Text provided
........
Optimal Font Size and Line Height for Digital Reading (2026)
· Alex
The three numbers that make digital text readable: 16 px minimum body size, 1.4-1.6 line height, 45-75 characters per line — with WCAG, Nielsen Norman, and Bringhurst citations.
Three numbers decide whether a paragraph is easy or painful to read: font size, line height, and line length. Get them right and your text becomes invisible — the reader absorbs meaning without noticing the mechanics. Get them wrong and even a brilliant sentence feels heavy.
Font Size: 16 px Is the Floor, Not the Ceiling
Every modern design system — from Apple's Human Interface Guidelines to Google Material Design 3 — converges on the same recommendation: 16 px (1 rem) is the minimum for body text on screen. This number is not arbitrary. It is calibrated to the average reading distance of a laptop (50-70 cm) and a phone (30-35 cm) so that the resulting visual angle falls within the range the human eye processes without strain.
The Nielsen Norman Group recommends going further on informational pages: 18-20 px for body text improves scan speed by roughly 10% in their eye-tracking studies, at almost no design cost. Pages that feel "premium" or "editorial" — The New York Times, Medium, Stripe's documentation — all typeset body text between 18 and 21 px. If your current site is stuck at 14 px "because it fits more content," you are optimising for the wrong metric: density is not retention.
Line Height: Aim for 1.4 to 1.6
Line height (in CSS, `line-height`) is the vertical space between successive lines. Too tight and the eye loses track of where the next line begins. Too loose and the paragraph fragments into disconnected strips.
The consensus from Robert Bringhurst's Elements of Typographic Style, WCAG 2.2 success criterion 1.4.12, and contemporary web-typography research is a ratio between 1.4 and 1.6 for body text. The W3C specifically mandates a minimum of 1.5 for paragraph text when users activate the enhanced-spacing user preference. For large headings, you can safely tighten line-height to 1.1-1.2 because the characters themselves are bigger, and for small caption text you may need to loosen it to 1.6-1.7 to maintain scannability.
........
Data under study

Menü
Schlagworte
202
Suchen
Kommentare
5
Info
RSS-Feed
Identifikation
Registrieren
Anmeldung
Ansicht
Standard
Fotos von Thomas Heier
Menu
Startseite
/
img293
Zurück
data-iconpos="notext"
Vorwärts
........
Task instructions
Answer these questions from the article on font size and line height.
(a) According to modern design systems, what is the minimum size for body text on screen?
(b) What body text size does the Nielsen Norman Group recommend for informational pages?
(c) What minimum line height does the W3C require for paragraph text when users turn on the enhanced-spacing preference?
The entries have no role in this exercise.

Solved problem
(a) 16 px (1 rem).
(b) 18-20 px.
(c) 1.5.